Newton's method in higher dimensions explained

I'll assume we're trying to minimize a twice continuously differentiable function $f$ defined on $\mathbb R^p$.

We wish to find $x$ such that $\nabla f(x) = 0$.

Given $x_n$, we would ideally like to find $\Delta x$ such that $\nabla f(x_n + \Delta x) = 0$. Rather than satisfying this requirement exactly (which would probably be too difficult), we instead use the approximation \begin{equation*} \nabla f(x_n + \Delta x) \approx \nabla f(x_n) + Hf(x_n) \Delta x. \end{equation*} Setting the right hand side equal to $0$ gives us \begin{equation*} \Delta x = -Hf(x_n)^{-1} \nabla f(x_n). \end{equation*} We can hope that $x_{n+1} = x_n + \Delta x$ will be an improvement on $x_n$.


Here is another interpretation of Newton's method that I rather like.

Newton's method takes the known information of the function at a given point (value, gradient and Hessian), makes a quadratic approximation of that function, and minimizes that approximation.

More specifically, suppose $x_n$ is given, $g = \nabla f(x_n)$, and $H = \nabla^2 f(x_n)$. The quadratic approximation of $f$ at $x_n$ is a quadratic function $h(x)$ such that $h(x_n) = f(x_n)$, $\nabla h(x_n) = g$ and $\nabla^2 h(x_n) = H$. It turns out that $$ h(x) = \frac 12(x - x_n)^T H (x - x_n) + g^T (x - x_n) + f(x_n). $$ This function has a unique global minimum if and only if $H$ is positive definite.

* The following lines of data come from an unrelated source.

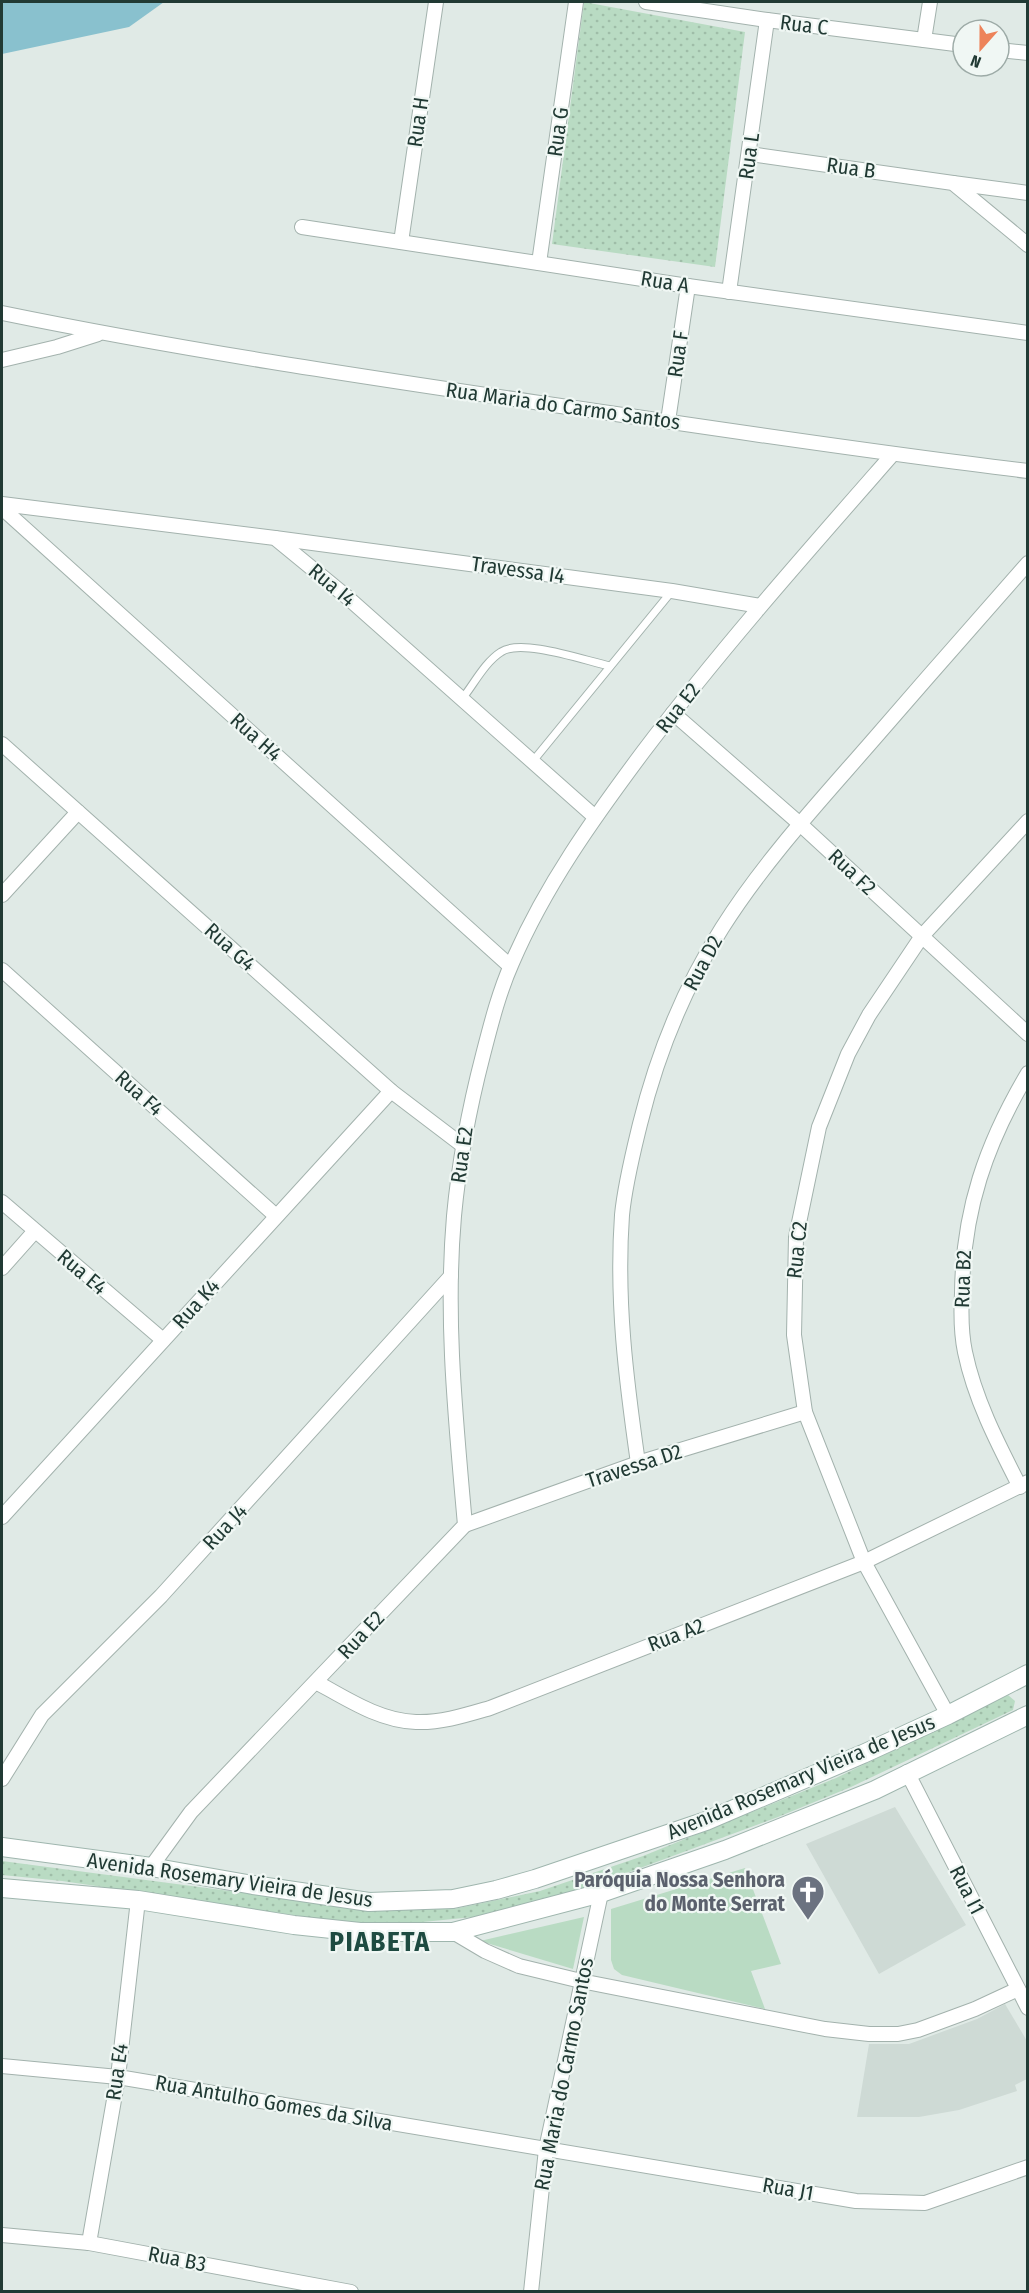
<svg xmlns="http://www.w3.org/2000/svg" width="1029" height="2293" viewBox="0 0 1029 2293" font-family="'Fira Sans Condensed',sans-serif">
  <defs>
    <pattern id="grass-dots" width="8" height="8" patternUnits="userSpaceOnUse" patternTransform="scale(1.5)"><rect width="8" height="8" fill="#b9dbc3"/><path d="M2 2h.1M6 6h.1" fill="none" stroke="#9fbda8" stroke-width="1.8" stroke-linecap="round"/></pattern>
  </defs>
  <rect width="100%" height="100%" fill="#e0eae6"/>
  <!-- built -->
  <g fill="#cedad5">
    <path d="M895 1807 966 1925 879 1974 806 1844Z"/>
    <path d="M1005 2004 1027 2041V2079L1015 2085 1017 2091 959 2110 919 2117H857L869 2044H909L977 2019Z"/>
  </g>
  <!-- grass -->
  <g fill="url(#grass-dots)">
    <path d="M584 2 745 32 715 267 552 244Z"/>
    <path d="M1008 1695 1015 1701 1013 1710 851 1787 778 1817 570 1894 493 1915 423 1922 354 1924 62 1881 2 1875V1861L351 1907 454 1909 540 1891 643 1856 836 1778Z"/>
  </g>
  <!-- green -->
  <g fill="#b9dbc3">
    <path d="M745 1868 781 1964 751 1971 765 2009 622 1975 614 1969 611 1960V1909Z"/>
    <path d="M584 1917 573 1969 480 1941Z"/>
  </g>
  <!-- water -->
  <path fill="#89c1ce" d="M2 2H164L129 27 2 54Z"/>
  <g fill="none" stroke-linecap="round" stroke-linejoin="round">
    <!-- lane casing -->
    <g stroke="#a3b2ad" stroke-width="9">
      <g id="lane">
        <path d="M462 699C474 684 485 662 501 652 521 638 586 661 610 666"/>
        <path d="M533 761 672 591"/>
      </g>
    </g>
    <!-- street casing -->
    <g stroke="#a3b2ad" stroke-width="16">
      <g id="street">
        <path d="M646 2 767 20 963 45"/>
        <path d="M924 40 930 2"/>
        <path d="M999 50 1028 53"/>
        <path d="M750 154 953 183 1028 245"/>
        <path d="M953 183 1028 193"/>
        <path d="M302 227 688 286 1028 333"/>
        <path d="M401 242 436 2"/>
        <path d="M539 263 576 2"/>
        <path d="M729 292 767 20"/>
        <path d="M2 313C182 350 365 377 547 404 707 427 867 452 1028 471"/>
        <path d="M2 360 57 347 98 334"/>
        <path d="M668 421 688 286"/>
        <path d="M2 504 275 538 347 597 595 817"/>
        <path d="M2 508 510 966"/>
        <path d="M275 538 672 591 760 606"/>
        <path d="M673 713 800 824 1028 1034"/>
        <path d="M2 744 391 1091 462 1145"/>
        <path d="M2 895 78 812"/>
        <path d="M2 970 276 1216"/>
        <path d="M2 1202 163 1340"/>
        <path d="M2 1268 34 1232"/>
        <path d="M638 1463C626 1379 616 1300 622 1215 625 1184 633 1153 640 1124 657 1055 684 988 722 928 765 860 821 800 874 739 925 680 976 622 1028 563"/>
        <path d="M1020 1487C998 1444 975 1400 965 1352 961 1333 961 1312 962 1293 963 1210 986 1144 1028 1073"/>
        <path d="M2 1517 391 1091"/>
        <path d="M465 1525 638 1463 805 1412"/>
        <path d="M316 1682C347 1699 380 1721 416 1722 441 1723 466 1715 490 1708L864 1562 1028 1482"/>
        <path d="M948 1715 864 1562 805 1412 794 1335 796 1237 819 1127 848 1054 869 1015 922 936 1028 821"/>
        <path d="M907 1772 1028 2008"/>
        <path d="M2 1779 42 1715 161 1596 451 1276"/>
        <path d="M151 1867 191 1812 465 1525C456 1422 445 1320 454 1216 459 1162 469 1109 483 1055 491 1024 499 992 512 963 545 886 593 819 643 752 721 649 807 552 892 455"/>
        <path d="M453 1932 485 1951 519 1966 581 1981 825 2029 869 2034H898L918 2030 975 2009 1018 1989"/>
        <path d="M2 2066 118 2077 856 2201 925 2203 1028 2167"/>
        <path d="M2 2235 89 2243 351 2292"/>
        <path d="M89 2243 118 2077 138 1900"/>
        <path d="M531 2292 546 2149 601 1893"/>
      </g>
    </g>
    <!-- secondary casing -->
    <g stroke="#9fb6ae" stroke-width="20">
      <g id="secondary">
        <path d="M2 1847 151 1867 253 1885 369 1902 453 1899 496 1890 535 1879 706 1821 863 1754 948 1715 1028 1674"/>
        <path d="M2 1888 138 1900 294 1925 360 1932H453L601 1893 725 1850 875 1790 1028 1715"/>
      </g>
    </g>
    <!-- lane -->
    <use href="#lane" stroke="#fff" stroke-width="7"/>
    <!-- street -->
    <use href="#street" stroke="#fff" stroke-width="14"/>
    <!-- secondary -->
    <use href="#secondary" stroke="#fff" stroke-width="18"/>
  </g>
  <!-- icons -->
  <defs>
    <g id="church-pin" transform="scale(1.725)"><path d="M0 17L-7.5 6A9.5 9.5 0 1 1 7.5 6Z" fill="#6b7280" stroke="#f0f7f4"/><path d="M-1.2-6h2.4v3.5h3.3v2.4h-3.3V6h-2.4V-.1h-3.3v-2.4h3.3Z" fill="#fff"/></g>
  </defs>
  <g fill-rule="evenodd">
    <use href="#church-pin" x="808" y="1892"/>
  </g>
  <g text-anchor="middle" stroke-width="4.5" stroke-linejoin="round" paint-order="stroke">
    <!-- street labels -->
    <g font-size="21" fill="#213a34" stroke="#f0f7f4">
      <text transform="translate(804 25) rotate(7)" y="7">Rua C</text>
      <text transform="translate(418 122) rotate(-82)" y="7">Rua H</text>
      <text transform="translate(558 132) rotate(-82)" y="7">Rua G</text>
      <text transform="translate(749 156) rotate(-82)" y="7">Rua L</text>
      <text transform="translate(851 168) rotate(8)" y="7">Rua B</text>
      <text transform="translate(665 282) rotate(9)" y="7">Rua A</text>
      <text transform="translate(678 354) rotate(-82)" y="7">Rua F</text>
      <text transform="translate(563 406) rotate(8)" y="7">Rua Maria do Carmo Santos</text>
      <text transform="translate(518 570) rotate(8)" y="7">Travessa I4</text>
      <text transform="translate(332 585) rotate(40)" y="7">Rua I4</text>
      <text transform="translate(678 708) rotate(-52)" y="7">Rua E2</text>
      <text transform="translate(256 737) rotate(42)" y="7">Rua H4</text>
      <text transform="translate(852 872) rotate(43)" y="7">Rua F2</text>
      <text transform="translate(230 947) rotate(42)" y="7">Rua G4</text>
      <text transform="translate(703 963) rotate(-62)" y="7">Rua D2</text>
      <text transform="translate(139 1093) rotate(42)" y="7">Rua F4</text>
      <text transform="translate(462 1155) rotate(-82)" y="7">Rua E2</text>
      <text transform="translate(797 1250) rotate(-84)" y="7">Rua C2</text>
      <text transform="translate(82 1272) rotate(40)" y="7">Rua E4</text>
      <text transform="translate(963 1279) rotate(-88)" y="7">Rua B2</text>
      <text transform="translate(196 1304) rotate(-48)" y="7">Rua K4</text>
      <text transform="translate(634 1466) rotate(-18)" y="7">Travessa D2</text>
      <text transform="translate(225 1527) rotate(-47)" y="7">Rua J4</text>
      <text transform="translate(361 1635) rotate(-47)" y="7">Rua E2</text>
      <text transform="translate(676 1635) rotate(-21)" y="7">Rua A2</text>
      <text transform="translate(801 1777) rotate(-23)" y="7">Avenida Rosemary Vieira de Jesus</text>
      <text transform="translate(230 1880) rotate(8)" y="7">Avenida Rosemary Vieira de Jesus</text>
      <text transform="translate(967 1890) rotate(63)" y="7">Rua I1</text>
      <text transform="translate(117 2072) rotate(-82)" y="7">Rua E4</text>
      <text transform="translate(564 2074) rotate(-79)" y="7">Rua Maria do Carmo Santos</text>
      <text transform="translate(274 2103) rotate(10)" y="7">Rua Antulho Gomes da Silva</text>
      <text transform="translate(788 2189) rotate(10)" y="7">Rua J1</text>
      <text transform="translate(177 2259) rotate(11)" y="7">Rua B3</text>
    </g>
    <!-- worship labels -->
    <g font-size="21" font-weight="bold" fill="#5b616d" stroke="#f0f7f4" text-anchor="end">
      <text x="785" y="1887">Paróquia Nossa Senhora<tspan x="785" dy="24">do Monte Serrat</tspan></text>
    </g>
    <!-- district labels -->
    <g font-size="27" font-weight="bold" letter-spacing="1.5" fill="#1e4b41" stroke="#f0f7f4">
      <text x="380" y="1951">PIABETA</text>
    </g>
  </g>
  <!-- border -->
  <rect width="1029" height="2293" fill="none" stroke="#213a34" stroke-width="6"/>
  <!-- north arrow -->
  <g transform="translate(981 48) rotate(201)"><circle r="28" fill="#f0f7f4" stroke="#9daba7" stroke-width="1.5"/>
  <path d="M0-4.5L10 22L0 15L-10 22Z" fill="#ed835a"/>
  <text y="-9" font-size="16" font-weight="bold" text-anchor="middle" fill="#213a34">N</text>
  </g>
</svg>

This is the requirement for Newton's method to work. Assuming $H$ is positive definite, the minimum of $h$ is achieved at $x^*$ such that $\nabla h(x^*) = 0$. Since $$ \nabla h(x) = H(x - x_n) + g, $$ we get $x^* = x_n - H^{-1}g$.


The Hessian is simply the higher-dimensional generalization of the second derivative, and multiplying by its inverse is the non-commutative generalization of dividing by $f''$ in the one-dimensional case. I don't know if it's reasonable to try a geometric argument along the line of your link for the double generalization to optimization and to $n$ dimensions: better to just look up an actual proof.

It might be less confusing if you look at the higher-dimensional Newton's method for roots, before that for optimization. That's the "nonlinear systems of equations" section on Wikipedia. Hubbard and Hubbard's book on linear algebra, multivariable calculus, and differential forms has the best treatment of multivariate Newton's method I know.